From The Jesus Chronicles.
The city of Jerusalem was an oddity. It was never a place of commerce because it resided in the hills some distance from the sea and the adjacent land routes. It was a city that evolved for one purpose – to be the center of worship of the one invisible god, a concept every other tribe and nation could not absorb. Their gods had shape and form, whether human or animal. Their gods traveled about with them, whereas the god of the Jews was omnipresent. Yet he received supreme worship in this city.
So the city, under normal circumstances, was a modest municipality of 20 to 30 thousand people. The population would swell periodically to hundreds of thousands because of the few festivals the Jews celebrated. The people who came and went left behind the small remnant, most of whom were the laborers. Neither slave nor serf, they swept the streets, they manned the stalls and cafes, they built and repaired the magnificent structures.
Thus it was that Naomi and Samuel existed amongst the city and the vast majority who labored year to year. They migrated to the city at the time of Herod. Samuel trimmed and fitted the stones that made up a part of the Temple. They had a small apartment which became a home for them and their four children. Two would perish from disease. The other two wanted nothing to do with Jerusalem. The two boys worked hard, earned a meager sum, and purchased fares to distant ports, never to be heard from again.
This left the two aging parents facing the daunting prospect of poverty in their old age. As Samuel aged, he was less able to do the dangerous and hard labor of masonry. Fortunately, due to his familiarity with those in the Temple, he found work as a handyman. But this was usually uncertain work and seasonal. Everyone needed a carpenter for the feasts. But the rest of the year?

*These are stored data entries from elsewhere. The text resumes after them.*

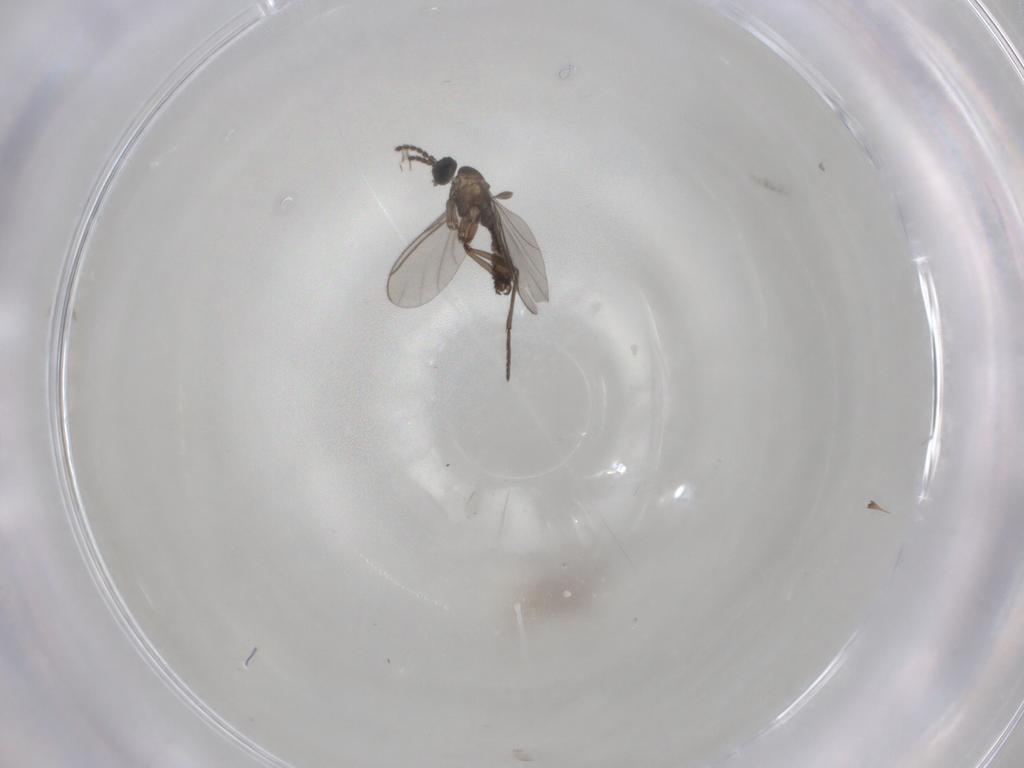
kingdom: Animalia
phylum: Arthropoda
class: Insecta
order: Diptera
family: Sciaridae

Together Samuel and Naomi melted into the sea of anonymity, lost amongst thousands more who labored and suffered as they. In their aging, they would encounter increasing poverty and hunger. Samuel was always too proud to beg. And Naomi and Samuel held this bond that any married couple would have cherished. They were not alone for they had friends who suffered alongside them.
Samuel was the first to die, his heart simply stopped. Naomi was now utterly alone. In the years that followed, she managed to maintain work as a cook for one of the wealthy families in Jerusalem. She went about her duties faithfully, keeping her hand busy and grateful she had the gift of food from her employer’s table. That sustained her for a few years before her employer died. The household management revolved to the son. He as not pleased how his father had squandered his wealth on old servants who appeared to do little. Naomi was escorted out of the house.
Her friends grieved alongside her. She was soon recommended to another. But her work in the kitchen was not as reliable. Her meager collection of coins became fewer still.
With more time on her hands, Naomi went to a place where she could remember Samuel. Samuel was buried outside the city in a grave with a very modest marker. But Naomi did not go there. Samuel was not there. No, he was here! As she entered the Temple gates she beheld the stones on the pavement, the walls, columns and cornices. Here Samuel lived! She enjoyed the shade and would sit in the Court of the Women, worshiping God. Curious thing was though penniless, she never begged. Women would , for some reason, slip a coin into her hand. She would smile and thank them, “May God bless you.”
Naomi spent the last four years of her life in a God-provided routine of odd jobs, worship at the Temple, and recipient of charity. She would sometimes humorlessly quip she was living too long. She was finding it harder to ascend the steps to the Temple gate, whispering to herself the Psalms of Ascension. This particular day, she almost collapsed onto her accustomed bench. She remained there for much of the day, sleeping with her head against a column. She was so hungry when she awoke.
“Where has the day gone?,” she asked herself.
She looked about her. The place was still filled with women because it was the week of Passover. She saw two copper coins in her basket. She placed them in a small leather bag. She arose and made her way to the Court of the Gentiles, alongside of which was a small building called the Treasury. She walked over to the slot in the Treasury wall. Putting her hand about the coins, she closed her eyes, said a prayer, and placed both of them in the door slot. She slipped away through the Temple gate, surrounded in the crowd, returning to the city, to her tiny apartment, one amongst thousands.